» Task brief: Every line below from the one containing "MINI GRAPHICS" through the one containing "Classic Books" is to be printed exactly, with the pictures omitted.

» Data for analysis:
——————————

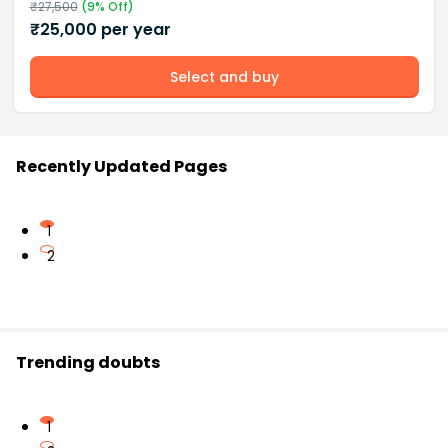
₹
27,500
(
9
% Off)
₹
25,000
per year
Select and buy
Recently Updated Pages
1
2
Trending doubts
1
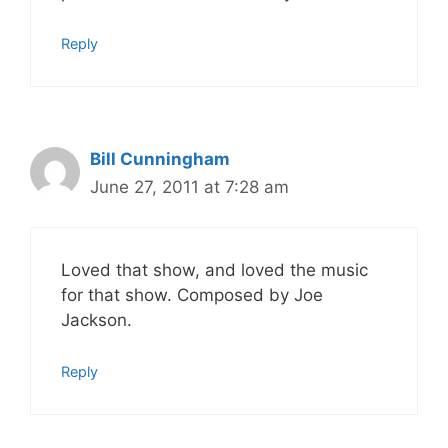
Reply
Bill Cunningham
June 27, 2011 at 7:28 am
Loved that show, and loved the music
for that show. Composed by Joe
Jackson.
Reply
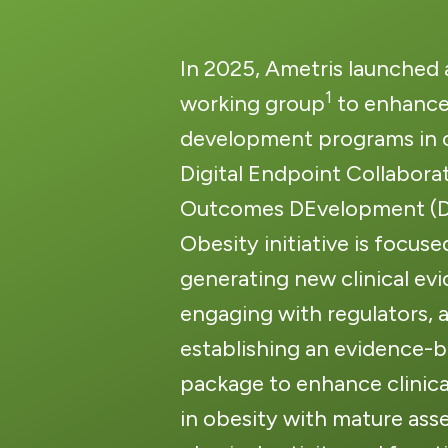
In 2025, Ametris launched
1
working group
to enhance
development programs in o
Digital Endpoint Collaborat
Outcomes DEvelopment 
Obesity initiative is focuse
generating new clinical ev
engaging with regulators, 
establishing a
n evidence-
package to enhance clinic
in obesity with mature ass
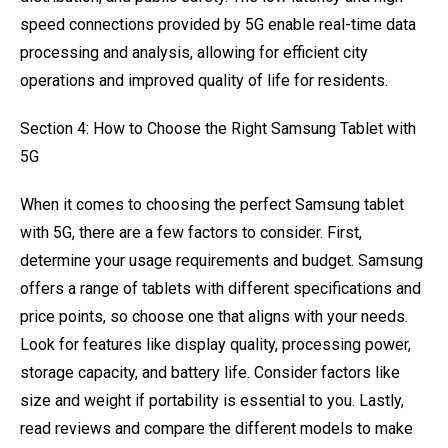
speed connections provided by 5G enable real-time data
processing and analysis, allowing for efficient city
operations and improved quality of life for residents.
Section 4: How to Choose the Right Samsung Tablet with
5G
When it comes to choosing the perfect Samsung tablet
with 5G, there are a few factors to consider. First,
determine your usage requirements and budget. Samsung
offers a range of tablets with different specifications and
price points, so choose one that aligns with your needs.
Look for features like display quality, processing power,
storage capacity, and battery life. Consider factors like
size and weight if portability is essential to you. Lastly,
read reviews and compare the different models to make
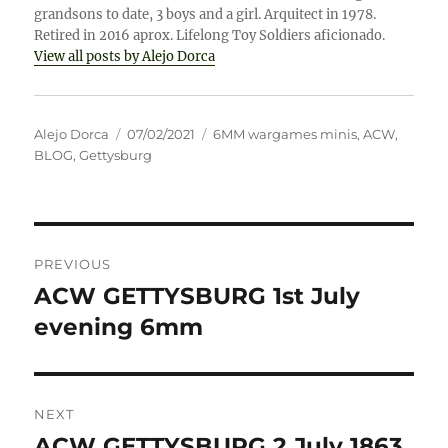
grandsons to date, 3 boys and a girl. Arquitect in 1978.
Retired in 2016 aprox. Lifelong Toy Soldiers aficionado.
View all posts by Alejo Dorca
Author
Posted
Categories
Alejo Dorca
07/02/2021
6MM wargames minis
,
ACW
,
on
BLOG
,
Gettysburg
Post
PREVIOUS
navigation
ACW GETTYSBURG 1st July
Previous
post:
evening 6mm
NEXT
ACW GETTYSBURG 2 July 1863
Next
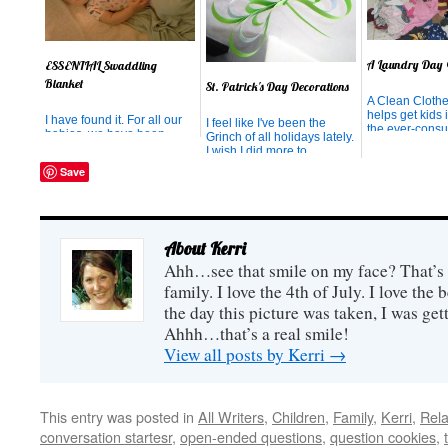
A Laundry Day
ESSENTIAL Swaddling
Blanket
St. Patrick's Day Decorations
A Clean Cloth
helps get kids 
I have found it. For all our
I feel like I've been the
the ever-cons
babies, we have been
Grinch of all holidays lately.
of laundry day.
frustrated at the tiny little
I wish I did more to
"swaddling" blankets that
celebrate New Year's,
Save
they outgrow (but not out-
Valentine's Day, President's
need) after they're 2 weeks
Day, Groundhog Day...even
old. After they've outgrown
my birthday. But I didn't
them, we struggle to stretch
have the energy. However,
the fabric tight enough to
when I saw this idea on
About Kerri
go around th...
Sugar Bee Crafts this wee...
Ahh…see that smile on my face? That’s 
family. I love the 4th of July. I love the
the day this picture was taken, I was gett
Ahhh…that’s a real smile!
View all posts by Kerri
→
This entry was posted in
All Writers
,
Children
,
Family
,
Kerri
,
Rela
conversation startesr
,
open-ended questions
,
question cookies
,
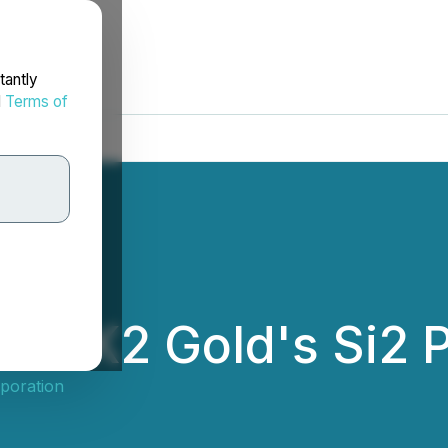
tantly
d
Terms of
 at K2 Gold's Si2 
poration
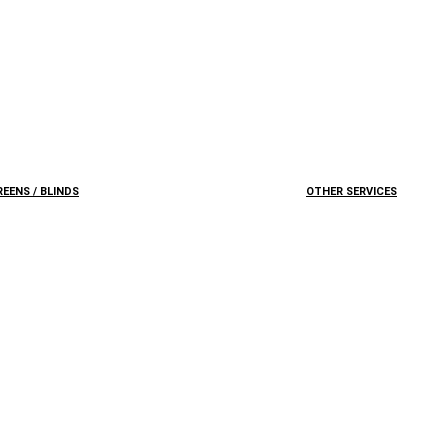
EENS / BLINDS
OTHER SERVICES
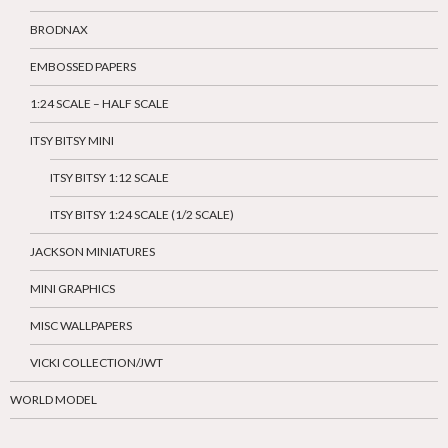
BRODNAX
EMBOSSED PAPERS
1:24 SCALE – HALF SCALE
ITSY BITSY MINI
ITSY BITSY 1:12 SCALE
ITSY BITSY 1:24 SCALE (1/2 SCALE)
JACKSON MINIATURES
MINI GRAPHICS
MISC WALLPAPERS
VICKI COLLECTION/JWT
WORLD MODEL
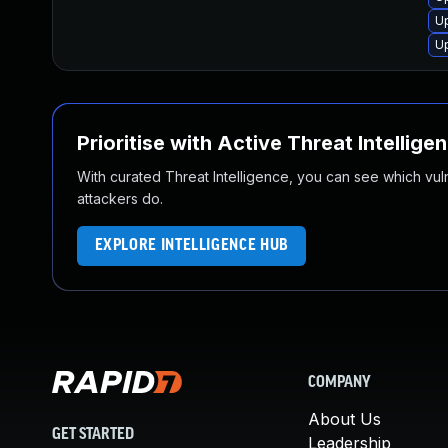
Up
Up
Prioritise with Active Threat Intellige
With curated Threat Intelligence, you can see which vulner
attackers do.
EXPLORE INTELLIGENCE HUB
COMPANY
About Us
GET STARTED
Leadership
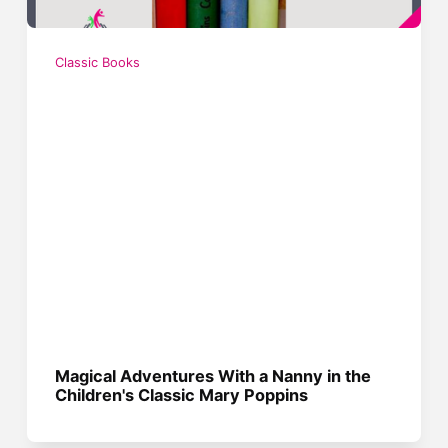
Classic Books
Magical Adventures With a Nanny in the
Children's Classic Mary Poppins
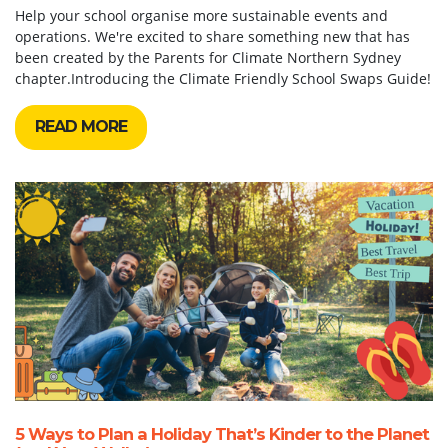
Help your school organise more sustainable events and
operations. We're excited to share something new that has
been created by the Parents for Climate Northern Sydney
chapter.Introducing the Climate Friendly School Swaps Guide!
READ MORE
5 Ways to Plan a Holiday That’s Kinder to the Planet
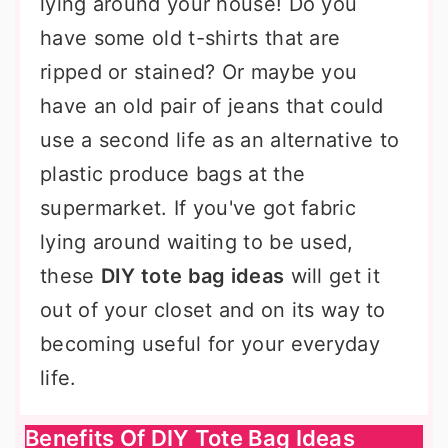
lying around your house! Do you
have some old t-shirts that are
ripped or stained? Or maybe you
have an old pair of jeans that could
use a second life as an alternative to
plastic produce bags at the
supermarket. If you've got fabric
lying around waiting to be used,
these
DIY tote bag ideas
will get it
out of your closet and on its way to
becoming useful for your everyday
life.
Benefits Of DIY Tote Bag Ideas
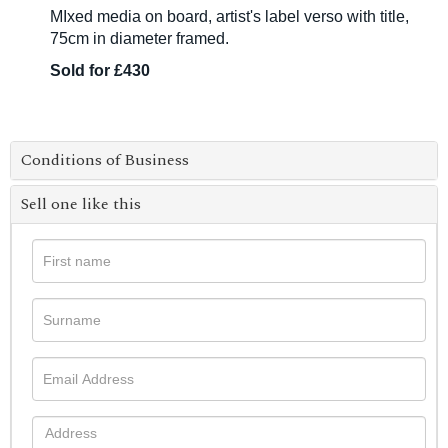
MIxed media on board, artist's label verso with title,
75cm in diameter framed.
Sold for £430
Conditions of Business
Sell one like this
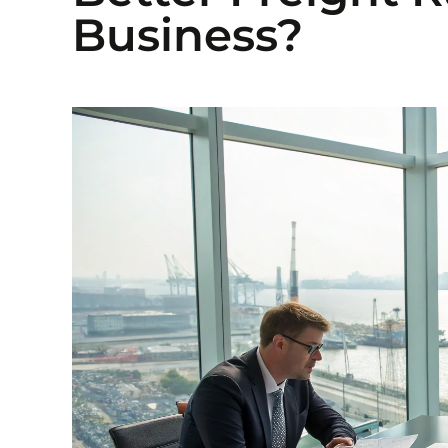
Business?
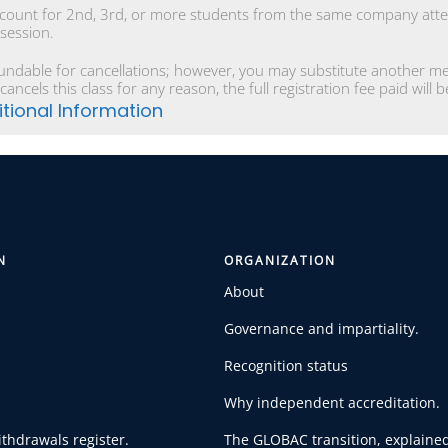
scount for 2nd, 3rd, or more students from the same company atten
 session.
undable for cancellations; however, you may substitute another mem
cancels this class for any reason, the full registration fee paid will
tional Information
N
ORGANIZATION
About
Governance and impartiality.
Recognition status
Why independent accreditation.
thdrawals register.
The GLOBAC transition, explained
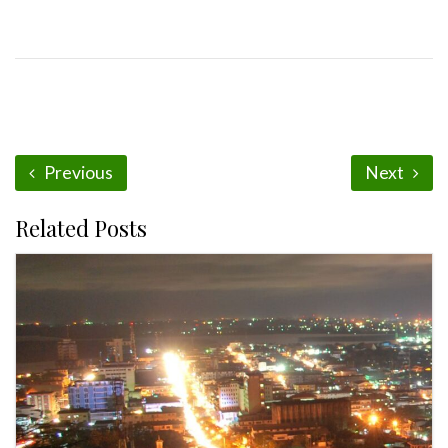
Previous
Next
Related Posts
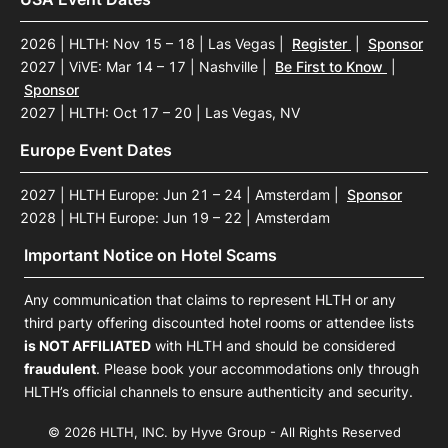
2026 | HLTH: Nov 15 – 18 | Las Vegas
|
Register
|
Sponsor
2027 | ViVE: Mar 14 – 17 | Nashville
|
Be First to Know
|
Sponsor
2027 | HLTH: Oct 17 – 20 | Las Vegas, NV
Europe Event Dates
2027 | HLTH Europe: Jun 21 – 24 | Amsterdam
|
Sponsor
2028 | HLTH Europe: Jun 19 – 22 | Amsterdam
Important Notice on Hotel Scams
Any communication that claims to represent HLTH or any
third party offering discounted hotel rooms or attendee lists
is NOT AFFILIATED
with HLTH and should be considered
fraudulent
. Please book your accommodations only through
HLTH’s official channels to ensure authenticity and security.
© 2026 HLTH, INC. by Hyve Group - All Rights Reserved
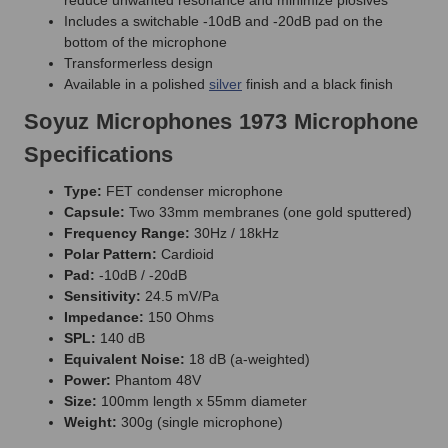
Includes a switchable -10dB and -20dB pad on the
bottom of the microphone
Transformerless design
Available in a polished
silver
finish and a black finish
Soyuz Microphones 1973 Microphone
Specifications
Type:
FET condenser microphone
Capsule:
Two 33mm membranes (one gold sputtered)
Frequency Range:
30Hz / 18kHz
Polar Pattern:
Cardioid
Pad:
-10dB / -20dB
Sensitivity:
24.5 mV/Pa
Impedance:
150 Ohms
SPL:
140 dB
Equivalent Noise:
18 dB (a-weighted)
Power:
Phantom 48V
Size:
100mm length x 55mm diameter
Weight:
300g (single microphone)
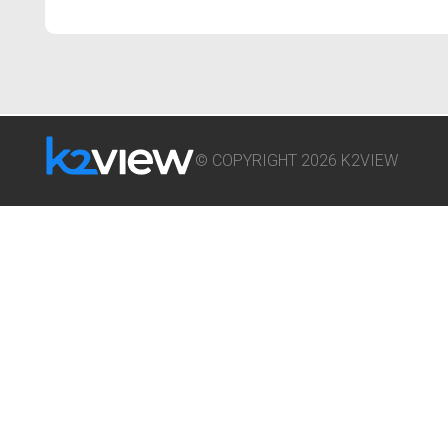
© COPYRIGHT 2026 K2VIEW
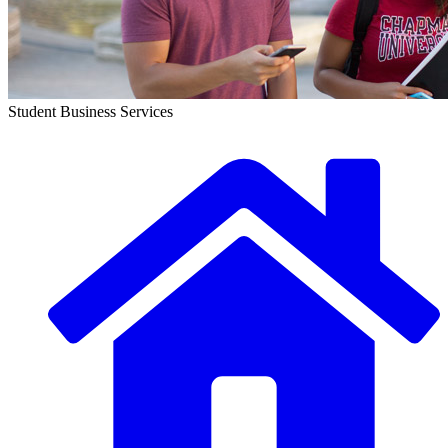
Student Business Services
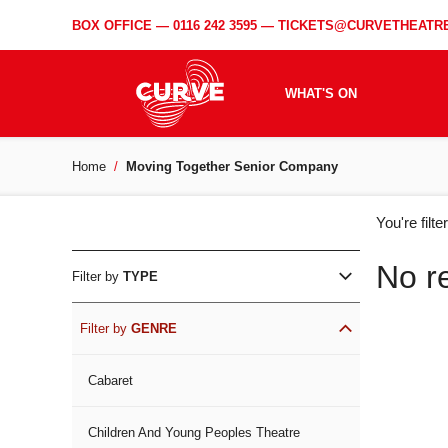
BOX OFFICE —
0116 242 3595
—
TICKETS@CURVETHEATRE
WHAT'S ON
Home
Moving Together Senior Company
WH
You're filt
ON
No r
Filter by
TYPE
Filter by
GENRE
Cabaret
Children And Young Peoples Theatre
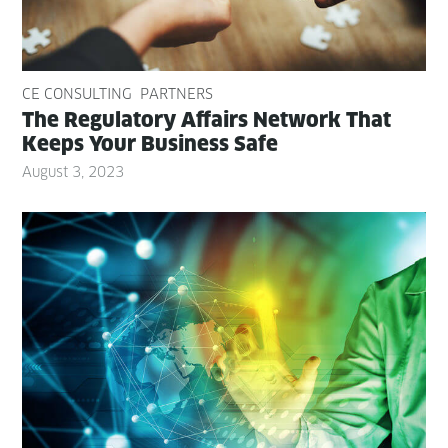
CE CONSULTING
PARTNERS
The Reg­u­la­to­ry Affairs Net­work That
Keeps Your Busi­ness Safe
August 3, 2023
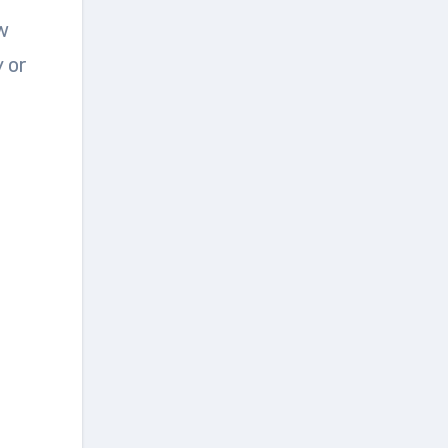
ew
 or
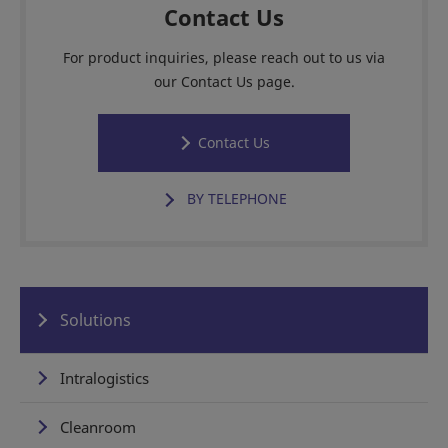
Contact Us
For product inquiries, please reach out to us via
our Contact Us page.
Contact Us
BY TELEPHONE
Solutions
Intralogistics
Cleanroom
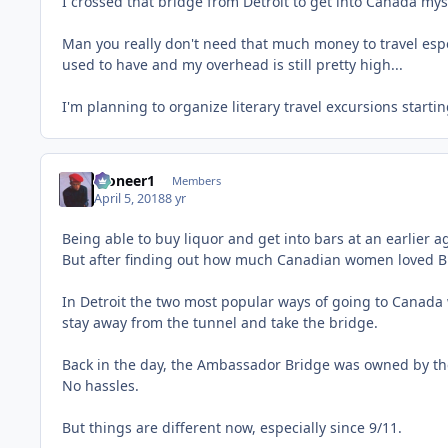
I crossed that bridge from Detroit to get into Canada myse
Man you really don't need that much money to travel especi
used to have and my overhead is still pretty high...
I'm planning to organize literary travel excursions starti
Pioneer1
Members
April 5, 2018
8 yr
Being able to buy liquor and get into bars at an earlier 
But after finding out how much Canadian women loved Blac
In Detroit the two most popular ways of going to Canada
stay away from the tunnel and take the bridge.
Back in the day, the Ambassador Bridge was owned by th
No hassles.
But things are different now, especially since 9/11.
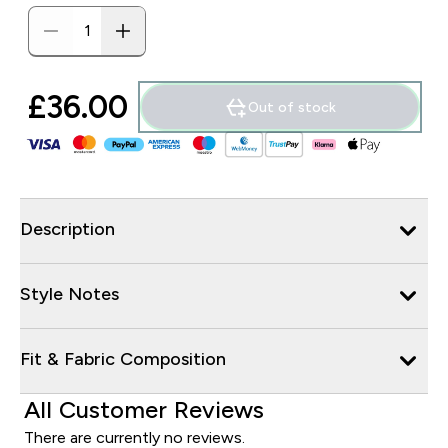
£36.00‎
Out of stock
Description
Style Notes
Fit & Fabric Composition
All Customer Reviews
There are currently no reviews.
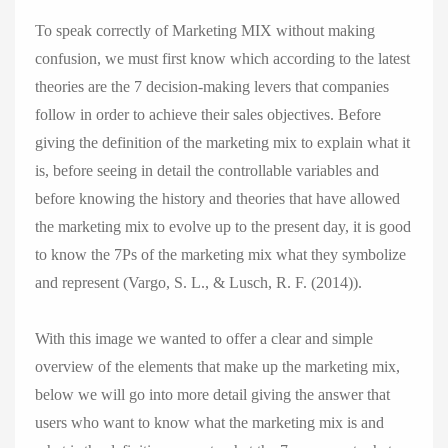
To speak correctly of Marketing MIX without making
confusion, we must first know which according to the latest
theories are the 7 decision-making levers that companies
follow in order to achieve their sales objectives. Before
giving the definition of the marketing mix to explain what it
is, before seeing in detail the controllable variables and
before knowing the history and theories that have allowed
the marketing mix to evolve up to the present day, it is good
to know the 7Ps of the marketing mix what they symbolize
and represent (Vargo, S. L., & Lusch, R. F. (2014)).
With this image we wanted to offer a clear and simple
overview of the elements that make up the marketing mix,
below we will go into more detail giving the answer that
users who want to know what the marketing mix is ​​and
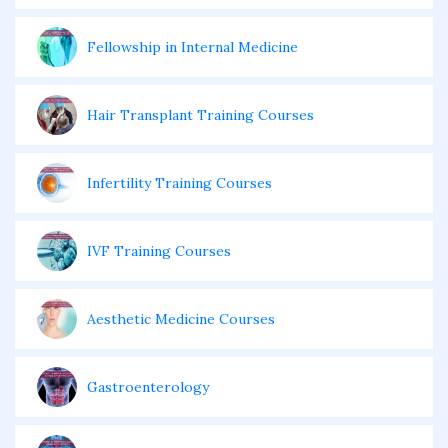
Fellowship in Internal Medicine
Hair Transplant Training Courses
Infertility Training Courses
IVF Training Courses
Aesthetic Medicine Courses
Gastroenterology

——————————

» Response for this exercise:
MINI GRAPHICS
MISC WALLPAPERS
VICKI COLLECTION/JWT
WORLD MODEL
Up
Up
Prioritise with Active Threat Intellige
With curated Threat Intelligence, you can see which vulner
attackers do.
EXPLORE INTELLIGENCE HUB
COMPANY
About Us
GET STARTED
Leadership
Classic Books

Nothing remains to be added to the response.